Para a direção foi apontado o britânico Paul W.S. Anderson, abrindo suas portas em Hollywood. Depois de quatro meses de filmagem e uma extensa pós-produção, "Mortal Kombat" chegou aos cinemas em 18 de agosto de 1995 - e foi um sucesso!

Eu lembro quando assisti ao filme em sua estreia no Brasil, um mês depois da data ianque. O cinema estava lotado (uma plateia predominantemente masculina), com a gritaria começando já nos créditos iniciais, apresentados com o tema que até hoje faz sucesso nas academias. Cada novo personagem em cena era acompanhado de aplausos, cada referência ao jogo (golpes, finalizações, frases, armas) era acompanhada de urros no cinema.

"Mortal Kombat" passou três semanas no topo das bilheterias americanas, chegando em US$ 122 milhões em todo o mundo - nada mal para uma fantasia de artes marciais rodada com US$ 18 milhões. Nos anos seguintes, uma pá de outras adaptações de games chegaram aos cinemas, algumas bem sucedidas ("Resident Evil", "Tomb Raider"), outras completamente ignoradas ("Alone in the Dark", "Doom", "Far Cry"). Mas o filme de Anderson manteve-se como exemplo de como levar um jogo para o cinema com respeito e qualidade.

Pois é. Estávamos todos errados.

Os anos não fizeram nada bem a "Mortal Kombat". Melhor, deixa eu colocar dessa forma.
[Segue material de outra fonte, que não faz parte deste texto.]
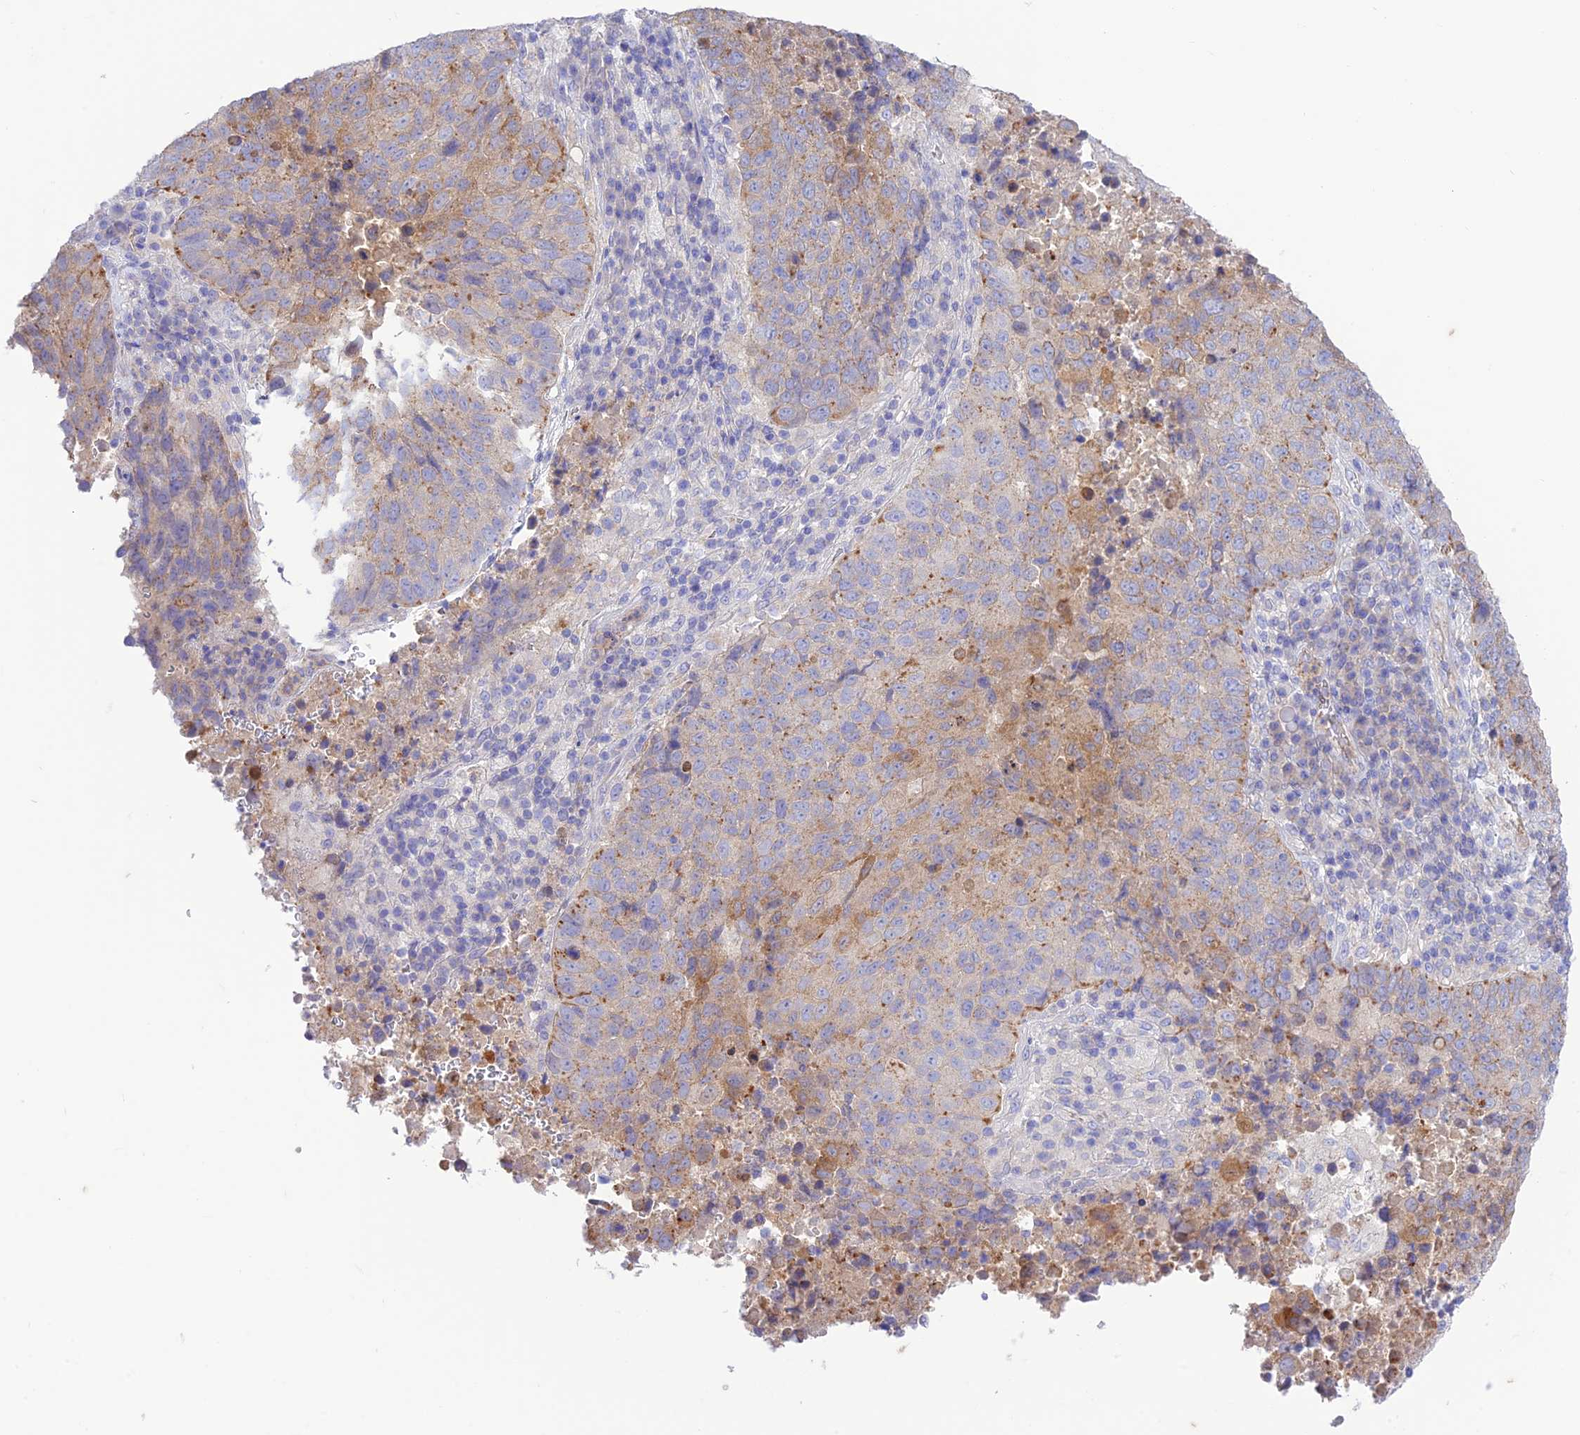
{"staining": {"intensity": "weak", "quantity": "25%-75%", "location": "cytoplasmic/membranous"}, "tissue": "lung cancer", "cell_type": "Tumor cells", "image_type": "cancer", "snomed": [{"axis": "morphology", "description": "Squamous cell carcinoma, NOS"}, {"axis": "topography", "description": "Lung"}], "caption": "DAB (3,3'-diaminobenzidine) immunohistochemical staining of human lung cancer (squamous cell carcinoma) shows weak cytoplasmic/membranous protein positivity in about 25%-75% of tumor cells.", "gene": "CHSY3", "patient": {"sex": "male", "age": 73}}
Os predicados percebidos 25 anos atrás só estavam lá porque a sede da molecada em ver seu game favorito no cinema era grande. Essa molecada cresceu, passou a fazer filmes (ou a escrever sobre eles) e manteve uma memória afetiva em torno do filme. Mas a verdade é que "Mortal Kombat" é uma bomba.
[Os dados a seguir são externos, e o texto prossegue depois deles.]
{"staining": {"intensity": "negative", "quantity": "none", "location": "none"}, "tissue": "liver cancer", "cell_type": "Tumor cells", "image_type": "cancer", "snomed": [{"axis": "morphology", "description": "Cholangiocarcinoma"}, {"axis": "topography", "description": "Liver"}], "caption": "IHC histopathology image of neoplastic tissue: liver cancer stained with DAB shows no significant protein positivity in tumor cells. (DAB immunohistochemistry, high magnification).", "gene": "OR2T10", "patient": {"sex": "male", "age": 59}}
Não precisa tomar minha palavra, já que ele está disponível em streaming pela Netflix em toda sua glória. Tive a manha de rever "Mortal Kombat", primeira vez em duas décadas, e só confirmei o quanto a coisa toda é tosca. A tal "mitologia" é um arremedo de "Operação Dragão" sem uma gota de seu charme ou personalidade.

O roteiro é risível e não faz o menor sentido. Os efeitos visuais parecem arrancados de algum game da primeira geração do PlayStation, e hoje são exemplo, ao lado do pavoroso "Spawn", de como não usar CGI em seu filme.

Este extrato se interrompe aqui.